4. Global solidarity.

In the 21st century, capital is being reproduced much larger on a world scale; but so is working-class resistance. In South Korea, Brazil, Taiwan, South Africa, Zimbabwe, Indonesia and other countries, assertive new workers' movements have emerged. They have fought not just on wages and hours, but on wider issues, as in the Korean unions' recent strikes against sexual harassment and the Brazilian Workers' Party's stand for lesbian and gay rights. Our solidarity should be global. Our cause is not anti-globalist, but anti-capitalist. Against capitalist free trade, we advocate not national protectionism, or renewed economic barriers between countries, but an international alliance to level up working-class conditions across the world and to bring global wealth under common ownership and democratic planning.
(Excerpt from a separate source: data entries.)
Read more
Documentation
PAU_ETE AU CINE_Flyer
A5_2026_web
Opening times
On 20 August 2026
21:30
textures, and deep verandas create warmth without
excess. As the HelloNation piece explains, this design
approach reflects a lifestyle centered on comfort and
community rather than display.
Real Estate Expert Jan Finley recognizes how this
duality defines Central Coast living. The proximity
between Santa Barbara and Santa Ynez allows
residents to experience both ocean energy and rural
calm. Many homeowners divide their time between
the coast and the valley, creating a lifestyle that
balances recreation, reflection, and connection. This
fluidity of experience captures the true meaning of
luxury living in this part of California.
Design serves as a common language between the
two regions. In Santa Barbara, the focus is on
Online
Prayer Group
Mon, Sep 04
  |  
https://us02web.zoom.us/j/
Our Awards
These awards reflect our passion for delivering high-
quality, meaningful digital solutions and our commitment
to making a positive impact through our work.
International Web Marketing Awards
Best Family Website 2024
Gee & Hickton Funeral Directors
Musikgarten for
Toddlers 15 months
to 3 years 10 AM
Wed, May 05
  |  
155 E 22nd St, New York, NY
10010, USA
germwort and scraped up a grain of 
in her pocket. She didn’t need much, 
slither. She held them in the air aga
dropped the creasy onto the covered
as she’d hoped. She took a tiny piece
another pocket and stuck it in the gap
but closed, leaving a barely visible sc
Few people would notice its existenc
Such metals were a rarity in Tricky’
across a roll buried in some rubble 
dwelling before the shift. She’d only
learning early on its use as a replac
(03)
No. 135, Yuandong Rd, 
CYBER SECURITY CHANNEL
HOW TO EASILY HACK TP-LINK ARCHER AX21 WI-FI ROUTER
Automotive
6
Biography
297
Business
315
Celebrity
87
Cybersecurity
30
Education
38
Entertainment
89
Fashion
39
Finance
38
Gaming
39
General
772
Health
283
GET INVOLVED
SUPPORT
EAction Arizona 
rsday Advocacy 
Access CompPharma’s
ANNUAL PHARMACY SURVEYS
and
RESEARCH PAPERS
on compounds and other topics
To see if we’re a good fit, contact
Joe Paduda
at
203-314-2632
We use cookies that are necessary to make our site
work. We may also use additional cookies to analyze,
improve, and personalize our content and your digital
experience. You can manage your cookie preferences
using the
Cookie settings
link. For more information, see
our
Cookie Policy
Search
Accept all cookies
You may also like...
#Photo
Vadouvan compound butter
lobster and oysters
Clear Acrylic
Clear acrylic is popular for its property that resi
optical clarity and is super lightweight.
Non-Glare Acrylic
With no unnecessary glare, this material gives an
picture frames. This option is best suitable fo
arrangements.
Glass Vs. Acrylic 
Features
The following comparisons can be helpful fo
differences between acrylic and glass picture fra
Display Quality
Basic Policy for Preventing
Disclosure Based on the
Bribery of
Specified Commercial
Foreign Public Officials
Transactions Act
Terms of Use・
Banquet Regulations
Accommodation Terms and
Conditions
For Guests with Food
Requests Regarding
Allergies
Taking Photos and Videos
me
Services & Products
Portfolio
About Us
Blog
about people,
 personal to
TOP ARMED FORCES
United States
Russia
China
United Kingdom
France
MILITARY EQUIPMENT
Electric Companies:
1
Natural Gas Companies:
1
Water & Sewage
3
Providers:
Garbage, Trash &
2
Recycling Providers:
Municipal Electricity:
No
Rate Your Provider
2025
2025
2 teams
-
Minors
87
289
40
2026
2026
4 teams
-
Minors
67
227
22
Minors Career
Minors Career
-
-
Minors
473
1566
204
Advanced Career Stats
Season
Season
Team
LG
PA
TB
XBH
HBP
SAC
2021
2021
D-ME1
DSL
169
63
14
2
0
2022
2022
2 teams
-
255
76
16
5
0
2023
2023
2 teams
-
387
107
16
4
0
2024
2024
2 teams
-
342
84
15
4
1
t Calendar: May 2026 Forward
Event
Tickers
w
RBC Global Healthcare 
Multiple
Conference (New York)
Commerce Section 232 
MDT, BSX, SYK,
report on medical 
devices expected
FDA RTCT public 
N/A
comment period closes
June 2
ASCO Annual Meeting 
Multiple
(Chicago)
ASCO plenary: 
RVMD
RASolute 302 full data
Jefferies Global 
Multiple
5. Organise the activists.

The movement cannot afford to be dependent on analysis and information from sympathetic but more or less detached academics and journalists. Activists themselves need to develop core groups which can combine activism with intensive analysis, research, self-education and study. Capital can push ahead "instinctively" without any strategy beyond its inbuilt priority of the bottom line. We have to depend on the clarity of our awareness, vision, and strategic long view to give shape and strength to our efforts. We are for the strengthening of the organised revolutionary socialist groups in the movement - in the first place our own, Workers' Liberty - and for debate, dialogue and cooperation between them to build a revolutionary socialist party.